### [Excerpted text]
= Legal Electronic Data Exchange Standard =

The Legal Electronic Data Exchange Standard is a set of file format specifications intended to facilitate electronic data transmission in the legal industry. The phrase is abbreviated LEDES and is usually pronounced as "leeds". The LEDES specifications are maintained by the LEDES Oversight Committee (LOC), which started informally as an industry-wide project led by the Law Firm and Law Department Services Group within PricewaterhouseCoopers in 1995. In 2001, the LEDES Oversight Committee was incorporated as a California mutual-benefit nonprofit corporation and is now led by a seven-member Board of Directors.

The LOC maintains four types of data exchange standards for legal electronic billing (ebilling); budgeting; timekeeper attributes; and intellectual property matter management.

The LOC also maintains five types of data elements in the LEDES data exchange standards: Uniform Task-Based Management System codes, which classify the work performed by type of legal matter; activity codes, which classify the actual work performed; expense codes, which classify the type of expense incurred; timekeeper classification codes; and error codes, which assist law firms with understanding invoice validation errors.

The LOC has also created an API that allows for system-to-system transmission of legal invoices from law firms and other legal vendors required by their clients to ebill, to the third-party ebilling systems. Other functionality is also supported in this very complex standard, which is intended to ease the burden at the law firm for managing client-required ebilling.

==Electronic billing formats==
The electronic billing data exchange format types provide a standard data format for electronically transmitted invoices, typically from a law firm to a corporate client. The LEDES e-billing format currently has the following variations:
- LEDES 1998, the first "LEDES" format, created in 1998, but no longer in use. The format does not appear on www.LEDES.org.
- LEDES 1998B, a pipe-delimited plain text file. The standard was adopted in 1998, and it is the more commonly used LEDES format in the US. It lacks flexibility, having a rigid structure, and does not support taxes on legal fees. Another disadvantage of LEDES 1998B is that invoice-level data is repeated on every line item even though it is only needed once, as it does not vary per line. Many clients attempt to impose nonstandard customizations, thus defeating the purpose of having a standard. Nonetheless, US-based law firms prefer it for its simplicity and familiarity.

### [Entries supplied]
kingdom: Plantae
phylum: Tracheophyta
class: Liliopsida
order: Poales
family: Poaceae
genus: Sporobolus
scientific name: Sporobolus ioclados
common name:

--

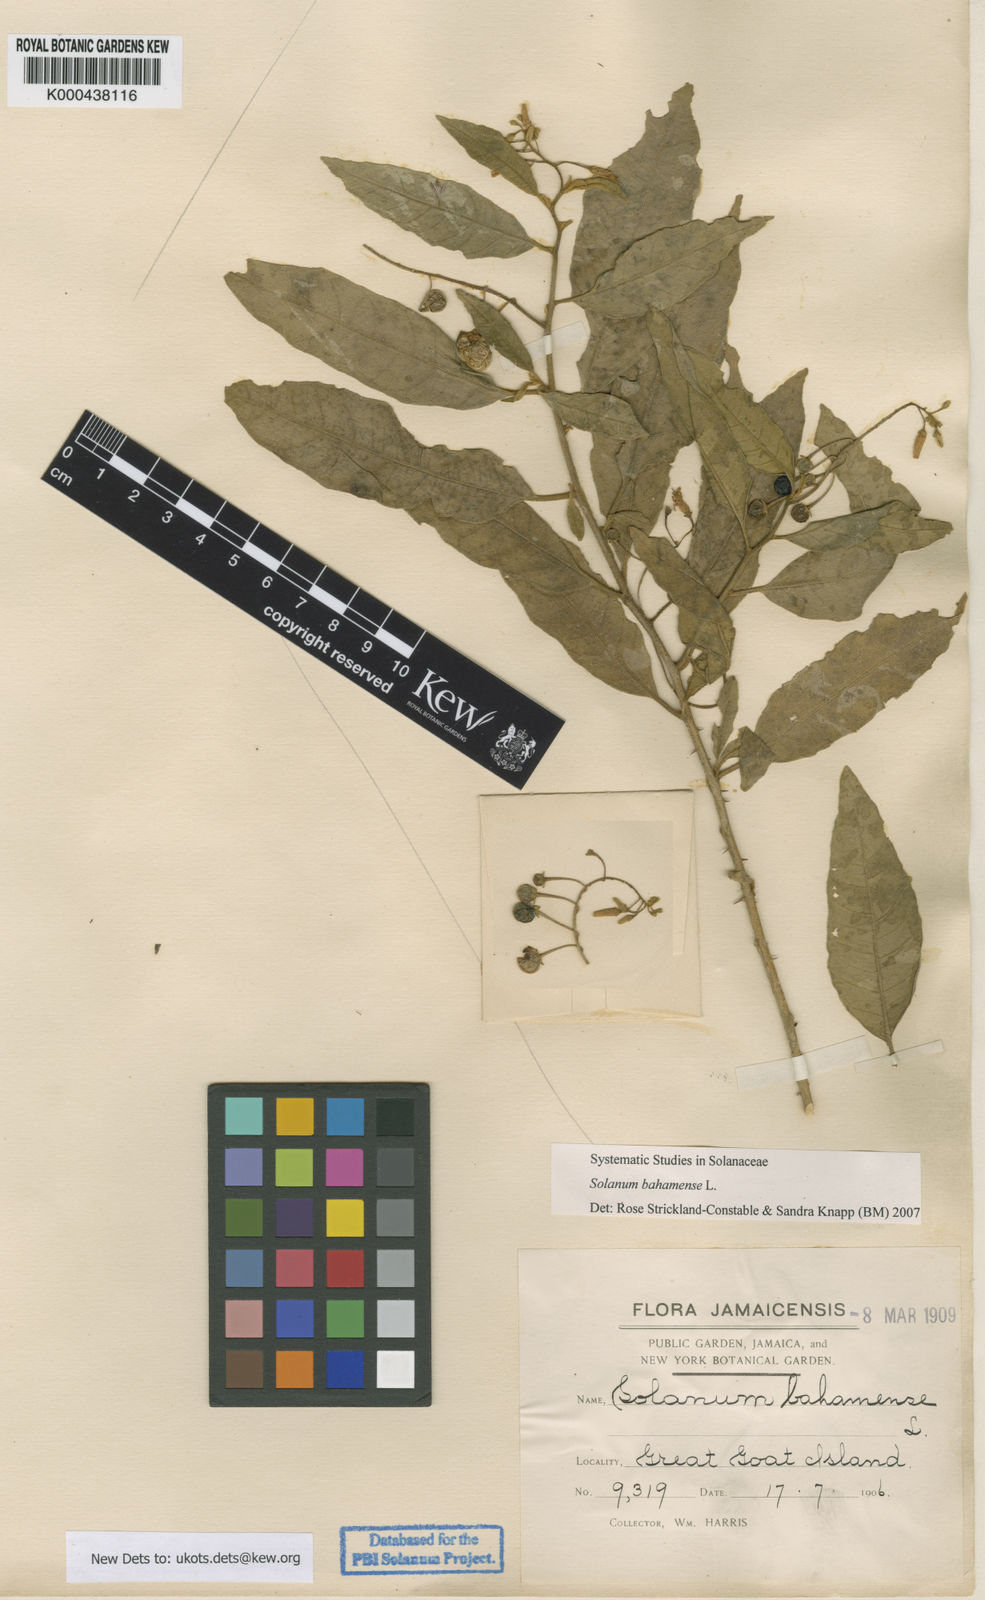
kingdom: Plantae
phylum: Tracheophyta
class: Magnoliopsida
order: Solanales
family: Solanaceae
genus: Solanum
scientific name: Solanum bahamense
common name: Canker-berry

### [Tasks to perform]
(a) From the LEDES passage, write out the text between "The LOC maintains" and "invoice validation errors.", inclusive.
(b) According to the LEDES passage, in what year was the LEDES Oversight Committee incorporated as a nonprofit corporation?
The rows are not needed for any of this work.

### [Answers to the exercises]
(a)
The LOC maintains four types of data exchange standards for legal electronic billing (ebilling); budgeting; timekeeper attributes; and intellectual property matter management.

The LOC also maintains five types of data elements in the LEDES data exchange standards: Uniform Task-Based Management System codes, which classify the work performed by type of legal matter; activity codes, which classify the actual work performed; expense codes, which classify the type of expense incurred; timekeeper classification codes; and error codes, which assist law firms with understanding invoice validation errors.

(b) 2001